Problem
What you return must be every line below that includes the word "lines".

++++++++++++++++++++

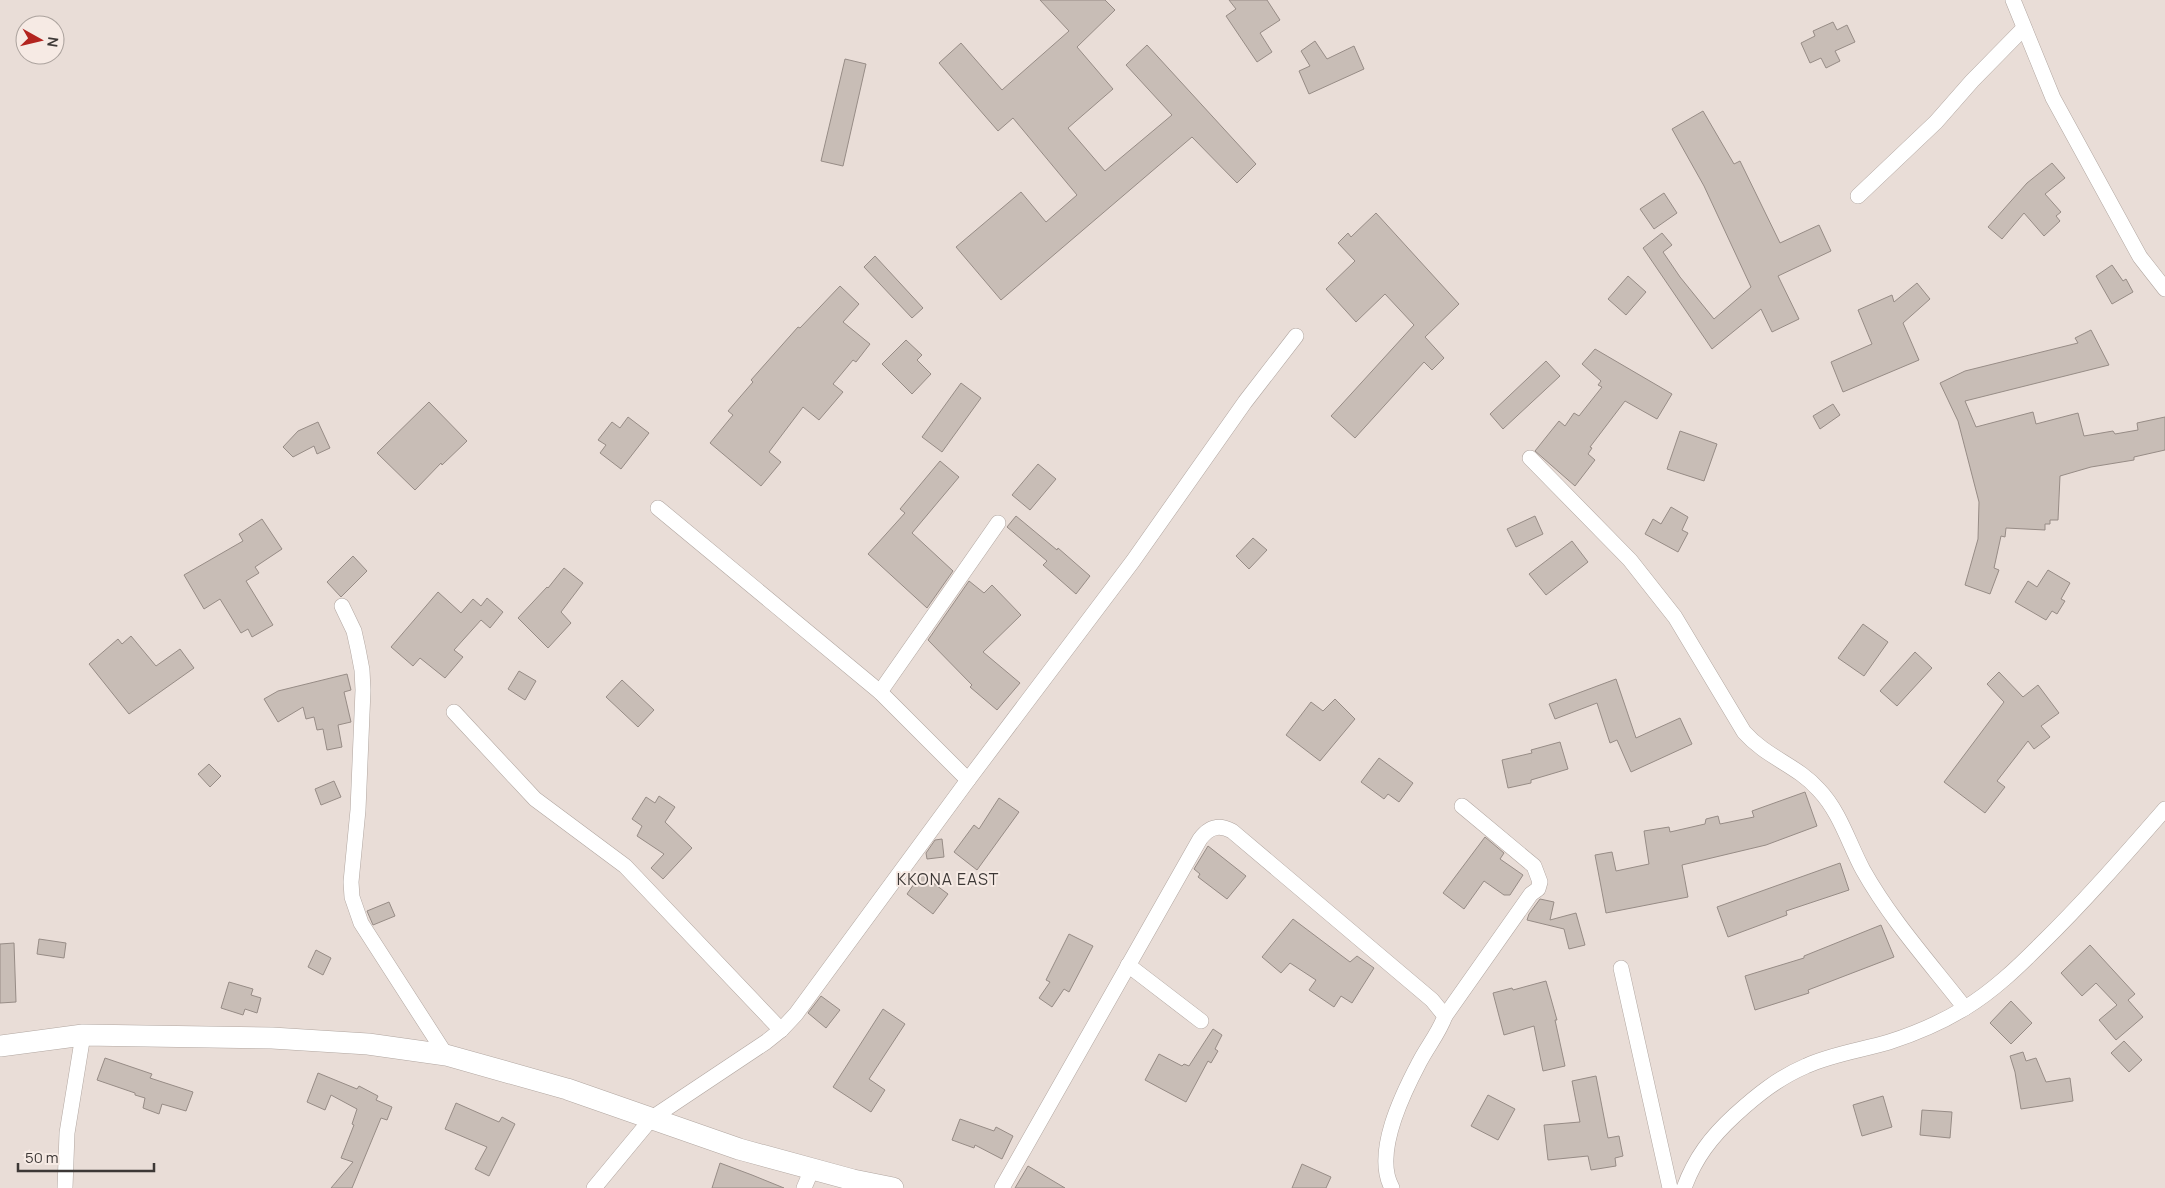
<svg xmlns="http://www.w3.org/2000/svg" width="2165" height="1188" font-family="Manrope,sans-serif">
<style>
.building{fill:#c8bdb6;stroke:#978c86}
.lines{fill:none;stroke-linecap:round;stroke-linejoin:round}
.street-casing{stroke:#b1a6a0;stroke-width:16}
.secondary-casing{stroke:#b1a6a0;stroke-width:22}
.street{stroke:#fff;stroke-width:15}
.secondary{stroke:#fff;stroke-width:21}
.labels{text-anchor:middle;stroke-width:4;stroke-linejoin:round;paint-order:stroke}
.quarter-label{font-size:16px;letter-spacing:1px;fill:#3d3836;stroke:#f6eae4}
</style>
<rect width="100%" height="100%" fill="#e9ddd7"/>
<g class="building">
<polygon points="1040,0 1105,0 1115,10 1077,47 1113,89 1068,128 1105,171 1172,115 1126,65 1147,45 1256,164 1237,183 1192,137 1001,300 956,247 1021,192 1046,222 1077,195 1013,118 998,131 939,63 961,43 1002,90 1069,31"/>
<polygon points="1229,0 1267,0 1280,20 1260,33 1272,52 1257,62 1226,16 1236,9"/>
<polygon points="1833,22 1837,30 1847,25 1855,42 1835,51 1840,61 1826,68 1821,58 1810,63 1801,43 1815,36 1813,31"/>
<polygon points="1315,41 1327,59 1354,46 1364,69 1309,94 1299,71 1310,66 1301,51"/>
<polygon points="845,59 866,64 843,166 821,161"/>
<polygon points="1703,111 1734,164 1740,161 1780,243 1819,225 1831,251 1778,276 1799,319 1772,332 1761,309 1712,349 1643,248 1662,233 1672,245 1663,252 1680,277 1714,319 1751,287 1704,186 1672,129"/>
<polygon points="2052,163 2065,178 2045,194 2061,212 2056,216 2060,221 2044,236 2024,213 2002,239 1988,227 2027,183"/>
<polygon points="1664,193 1677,213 1654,229 1640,209"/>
<polygon points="1376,213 1459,304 1425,337 1444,358 1432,370 1424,362 1355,438 1331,416 1414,325 1385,294 1356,322 1326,289 1355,261 1338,243 1348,233 1351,237"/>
<polygon points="875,256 923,308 912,318 864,267"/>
<polygon points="2112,265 2123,281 2126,279 2133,292 2112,304 2096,276"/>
<polygon points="1628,276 1646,292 1626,315 1608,299"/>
<polygon points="1917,283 1930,299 1903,323 1919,360 1843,392 1831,362 1872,344 1858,310 1892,295 1894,302"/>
<polygon points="840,286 859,304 843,322 870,344 856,362 853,360 833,384 843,392 819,420 803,407 769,452 781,462 761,486 710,443 733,415 728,411 753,382 751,380 798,327 800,328"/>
<polygon points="2091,330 2109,365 1965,401 1976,427 2033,412 2036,424 2078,413 2084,436 2113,431 2115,434 2138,430 2137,423 2165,417 2165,450 2134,457 2134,460 2091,467 2060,476 2058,520 2050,520 2050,524 2045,524 2045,530 2006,528 2005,537 2001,536 1994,568 1999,570 1990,594 1965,585 1978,539 1979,502 1958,421 1940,383 1965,371 2078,343 2075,338"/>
<polygon points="906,340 922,355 917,360 931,374 912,394 882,364"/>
<polygon points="1595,349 1672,394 1657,419 1625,401 1590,447 1592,448 1588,454 1595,460 1575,486 1535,451 1559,421 1565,426 1574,413 1579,416 1602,387 1598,385 1601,381 1582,364"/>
<polygon points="1546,361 1560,376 1503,429 1490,414"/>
<polygon points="961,383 981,398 942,452 922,437"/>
<polygon points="429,402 467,441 442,465 441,463 415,490 377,453"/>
<polygon points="1833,404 1840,415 1820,429 1813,416"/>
<polygon points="628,417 649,433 621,469 600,453 606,445 598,440 612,422 620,428"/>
<polygon points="318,422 330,448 317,454 314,446 293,457 283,447 298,431"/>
<polygon points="1680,431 1717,444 1704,481 1667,469"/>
<polygon points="940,461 959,477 912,533 953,571 927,608 868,554 905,513 900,509"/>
<polygon points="1038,464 1056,479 1030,510 1012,495"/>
<polygon points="1671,507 1688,517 1682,530 1688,533 1678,552 1645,534 1653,519 1661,524"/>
<polygon points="1016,516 1057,550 1058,548 1090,576 1076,594 1043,565 1047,561 1007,527"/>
<polygon points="1535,516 1543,534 1516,547 1507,529"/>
<polygon points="262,519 282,549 255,567 259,573 246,581 273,625 252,637 248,629 241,633 220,599 204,609 184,575 243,541 239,534"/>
<polygon points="1253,538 1267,550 1249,569 1236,556"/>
<polygon points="1572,541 1588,562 1546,595 1529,574"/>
<polygon points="353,556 367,571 341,597 327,582"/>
<polygon points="564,568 583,583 561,612 571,623 548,648 518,618 547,587 548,588"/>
<polygon points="2048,570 2070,583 2061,599 2065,601 2057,614 2052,611 2046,620 2015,602 2028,581 2037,587"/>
<polygon points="969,581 984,593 992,585 1021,615 983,652 1020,683 997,710 970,687 972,685 928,640"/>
<polygon points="438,592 461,613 473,599 481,606 487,598 503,612 490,628 481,620 454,650 463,657 445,678 420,658 413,666 391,647"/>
<polygon points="1863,624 1888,642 1864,676 1838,658"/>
<polygon points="131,636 156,666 180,649 194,668 129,714 89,664 118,639 122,644"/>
<polygon points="1915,652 1932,668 1897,706 1880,691"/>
<polygon points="519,671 536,681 525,700 508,689"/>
<polygon points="1999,672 2023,697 2038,685 2059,713 2041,726 2050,737 2034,749 2028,741 1997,781 2005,787 1985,813 1944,782 2004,702 1987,684"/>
<polygon points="347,674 351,690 344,692 351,722 338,725 342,747 327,750 323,729 317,730 314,717 306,719 303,707 278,722 264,699 278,691"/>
<polygon points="1616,679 1636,738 1680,718 1692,744 1631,772 1617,740 1610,743 1597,703 1555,719 1549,704"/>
<polygon points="622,680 654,710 638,727 606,697"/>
<polygon points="1335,699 1355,719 1320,761 1286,735 1311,702 1323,711"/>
<polygon points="1560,742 1568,769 1531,780 1531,783 1508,788 1502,760 1532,753 1531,750"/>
<polygon points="1379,758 1413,783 1399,802 1388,794 1384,799 1361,782"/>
<polygon points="209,764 221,776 210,787 198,774"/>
<polygon points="334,781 341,797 321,805 315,789"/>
<polygon points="1805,792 1817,826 1766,845 1682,865 1688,897 1606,913 1595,855 1612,852 1616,871 1649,864 1644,831 1669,827 1670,832 1705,824 1706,819 1718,816 1720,824 1754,817 1752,811"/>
<polygon points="659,796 675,807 665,822 692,848 663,879 651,868 664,854 637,836 642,826 632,819 646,797 655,803"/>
<polygon points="999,798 1019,812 977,870 954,852 974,825 979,829"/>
<polygon points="1485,837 1504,853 1500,859 1523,875 1510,895 1504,895 1484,881 1464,909 1443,893"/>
<polygon points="942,839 944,857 927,859 926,853 935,840"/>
<polygon points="1208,846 1246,876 1227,899 1198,877 1200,874 1194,869"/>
<polygon points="1840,863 1849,890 1786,911 1787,915 1728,937 1717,907"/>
<polygon points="921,874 948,894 933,914 907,894"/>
<polygon points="1540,899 1554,902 1550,920 1576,913 1585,945 1569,949 1564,929 1527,920 1529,914"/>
<polygon points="389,902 395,916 373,925 367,911"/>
<polygon points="1293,919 1350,962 1357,956 1374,968 1352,1003 1341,996 1334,1007 1309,990 1316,980 1290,963 1281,973 1262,957"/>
<polygon points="1881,925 1894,957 1808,990 1809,993 1755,1010 1745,976 1804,958 1804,956"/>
<polygon points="1069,934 1093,946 1069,992 1064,989 1052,1007 1039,998 1050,982 1046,980"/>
<polygon points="39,939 66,943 64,958 37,954"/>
<polygon points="14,943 16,1002 0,1003 0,944"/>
<polygon points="2090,945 2135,994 2128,1000 2143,1017 2116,1040 2099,1020 2117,1005 2096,983 2082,996 2061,973"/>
<polygon points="316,950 331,958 323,975 308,967"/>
<polygon points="1546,981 1557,1020 1555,1020 1565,1066 1543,1071 1534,1026 1504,1035 1493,993 1512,988 1513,990"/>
<polygon points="229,982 253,989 251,995 261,998 257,1013 245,1009 243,1015 221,1008"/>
<polygon points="821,996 840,1010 826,1028 808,1013"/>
<polygon points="2011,1001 2032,1023 2011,1044 1990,1023"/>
<polygon points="883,1009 905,1024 869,1079 885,1090 871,1112 833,1087"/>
<polygon points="1213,1029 1222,1035 1215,1049 1218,1051 1211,1063 1208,1061 1186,1102 1145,1080 1159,1054 1182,1066 1184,1064 1189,1066"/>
<polygon points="2124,1041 2142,1060 2129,1072 2111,1053"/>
<polygon points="2023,1052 2026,1061 2036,1058 2046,1082 2070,1078 2073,1101 2021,1109 2015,1072 2010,1056"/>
<polygon points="105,1058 152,1074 150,1078 193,1092 186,1111 162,1104 159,1114 143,1108 145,1098 135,1095 135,1093 97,1080"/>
<polygon points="318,1073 357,1089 359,1086 378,1096 376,1100 392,1107 387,1120 381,1118 352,1188 331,1188 353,1162 341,1158 354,1125 352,1124 357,1109 331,1095 325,1110 307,1102"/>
<polygon points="1596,1076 1608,1138 1619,1136 1623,1156 1615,1158 1616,1166 1591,1170 1588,1156 1548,1160 1544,1125 1580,1122 1572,1081"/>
<polygon points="1488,1095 1515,1109 1498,1140 1471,1126"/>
<polygon points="1883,1096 1892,1127 1862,1136 1853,1105"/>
<polygon points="456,1103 499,1122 502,1117 515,1124 489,1176 475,1169 487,1147 445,1129"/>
<polygon points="1922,1110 1952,1112 1950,1138 1920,1135"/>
<polygon points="960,1119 994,1131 996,1127 1013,1136 1002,1159 975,1145 974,1148 952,1140"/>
<polygon points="720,1163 752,1175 784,1188 712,1188"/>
<polygon points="1302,1164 1331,1177 1326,1188 1292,1188"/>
<polygon points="1028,1166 1065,1188 1015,1188"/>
</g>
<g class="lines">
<g class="street-casing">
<g id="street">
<polyline points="2013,0 2053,98 2140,257 2165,289"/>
<polyline points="1858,196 1936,122 1972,81 2024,28"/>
<path d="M1530 458 1630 560 1675 617 1744 732C1767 758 1797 765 1819 790 1840 812 1849 844 1863 870 1891 920 1930 963 1965 1008"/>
<polyline points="658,508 880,692 968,780"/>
<polyline points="342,606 354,631 358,649 362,670 363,690 358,810 351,882 352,897 361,923 446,1055"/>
<polyline points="880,692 998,523"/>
<polyline points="454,712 535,799 625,866 781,1030"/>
<polyline points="1128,965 1201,1021"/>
<polyline points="1621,968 1670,1188"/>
<polyline points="1445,1016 1531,894 1538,889 1540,882 1534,866 1462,806"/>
<polyline points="65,1188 67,1133 83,1035"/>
<polyline points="594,1188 652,1118 766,1042 781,1030 796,1014 968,780 1133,561 1245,402 1296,336"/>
<polyline points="804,1188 812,1169"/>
<path d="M1002 1188 1200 839C1209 827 1219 824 1232 831L1432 1000 1445 1016C1439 1033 1427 1047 1419 1063 1402 1095 1373 1154 1392 1188"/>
<path d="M1684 1188C1695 1158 1711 1137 1735 1115 1757 1095 1778 1078 1806 1066 1832 1054 1862 1050 1889 1042 1914 1034 1942 1022 1965 1008 1993 991 2017 968 2040 945 2084 902 2124 856 2165 809"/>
</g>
</g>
<g class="secondary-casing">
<polyline id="secondary" points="0,1046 83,1035 272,1038 368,1044 446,1055 567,1089 739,1149 853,1180 893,1188"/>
</g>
<use href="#street" class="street"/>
<use href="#secondary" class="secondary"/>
</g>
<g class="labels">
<g class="quarter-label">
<text x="948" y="885">KKONA EAST</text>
</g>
</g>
<g transform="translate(40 40) rotate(98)"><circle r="24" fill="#f6eae4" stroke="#aca39e"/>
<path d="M0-4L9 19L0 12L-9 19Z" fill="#b3241f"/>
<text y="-8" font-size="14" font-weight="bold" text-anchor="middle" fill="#3d3836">N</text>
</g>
<path d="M18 1163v8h136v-8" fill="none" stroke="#3d3836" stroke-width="2.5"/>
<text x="25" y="1163" font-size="15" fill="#3d3836" stroke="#f6eae4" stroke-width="4" paint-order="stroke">50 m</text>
</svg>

++++++++++++++++++++

Expected output
.lines{fill:none;stroke-linecap:round;stroke-linejoin:round}
<g class="lines">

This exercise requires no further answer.